Задания к тексту:
1. Перепишите дословно часть фрагмента о порнографическом воображении, начиная со слов «Кроме зачисления порнографии» и заканчивая словами «огороженных пределов литературы.» включительно.
2. Выпишите все имена собственные, которые встречаются во фрагменте о порнографическом воображении. Каждое приведите один раз.

*** Предложенный фрагмент

Более просвещенные зодчие общественной морали даже готовы признать наличие своего рода «порнографического воображения», но лишь в том смысле, что порнография — это продукт коренной ущербности или деформации воображения как такового. Они, вместе с Гудменом, Вейландом Янгом и другими, даже допускают существование «порнографического общества». Один из блестящих образцов последнего — наше собственное общество, до такой степени построенное на лицемерии и подавлении, что порнография не может не появиться здесь и как логическое выражение этого общества, и как выработанное против него снизу противоядие. Но при всем том я ни разу не слышала, чтобы в литературных кругах Англии и Америки кто-нибудь счел порнографическую книгу интересным и крупным событием в искусстве. И как может быть иначе, если порнография до сих пор понимается здесь только как социальный и психологический феномен, да к тому же — объект моральных оценок?

II

Кроме зачисления порнографии по ведомству науки есть еще одна причина, из-за которой вопрос о литературных качествах порнографических книг никогда всерьез не обсуждался. Я имею в виду представление о литературе у большей части пишущих о ней в Англии и Америке — представление, с самого начала начисто изгоняющее порнографические опусы, а вместе с ними и многое другое, из огороженных пределов литературы.

******
*** Приведённые записи

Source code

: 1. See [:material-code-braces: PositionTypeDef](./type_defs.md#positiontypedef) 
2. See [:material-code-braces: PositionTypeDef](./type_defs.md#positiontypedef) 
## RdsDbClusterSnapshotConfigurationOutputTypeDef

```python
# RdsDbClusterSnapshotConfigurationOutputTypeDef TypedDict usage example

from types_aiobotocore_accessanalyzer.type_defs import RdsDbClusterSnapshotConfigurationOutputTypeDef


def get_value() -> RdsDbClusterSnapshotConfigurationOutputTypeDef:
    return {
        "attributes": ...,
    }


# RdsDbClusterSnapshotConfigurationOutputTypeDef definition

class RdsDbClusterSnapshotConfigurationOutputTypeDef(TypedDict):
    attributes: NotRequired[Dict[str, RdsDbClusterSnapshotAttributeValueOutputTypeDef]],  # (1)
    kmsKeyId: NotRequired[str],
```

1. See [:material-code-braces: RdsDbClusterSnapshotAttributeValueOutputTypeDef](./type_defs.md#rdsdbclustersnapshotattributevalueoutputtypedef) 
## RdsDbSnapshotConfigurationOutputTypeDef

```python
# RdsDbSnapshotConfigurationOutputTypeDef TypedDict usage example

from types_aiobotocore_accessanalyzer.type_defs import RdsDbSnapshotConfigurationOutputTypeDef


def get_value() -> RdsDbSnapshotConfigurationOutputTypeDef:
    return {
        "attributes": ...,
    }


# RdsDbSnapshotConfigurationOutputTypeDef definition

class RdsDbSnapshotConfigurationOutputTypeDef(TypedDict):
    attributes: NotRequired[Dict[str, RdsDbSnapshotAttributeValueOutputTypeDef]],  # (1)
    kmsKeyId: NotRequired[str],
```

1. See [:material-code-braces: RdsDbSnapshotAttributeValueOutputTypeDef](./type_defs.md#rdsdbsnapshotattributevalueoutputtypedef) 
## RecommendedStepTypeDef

******

Ответы к заданиям:
1.
Кроме зачисления порнографии по ведомству науки есть еще одна причина, из-за которой вопрос о литературных качествах порнографических книг никогда всерьез не обсуждался. Я имею в виду представление о литературе у большей части пишущих о ней в Англии и Америке — представление, с самого начала начисто изгоняющее порнографические опусы, а вместе с ними и многое другое, из огороженных пределов литературы.

2. Гудмен, Вейланд Янг, Англия, Америка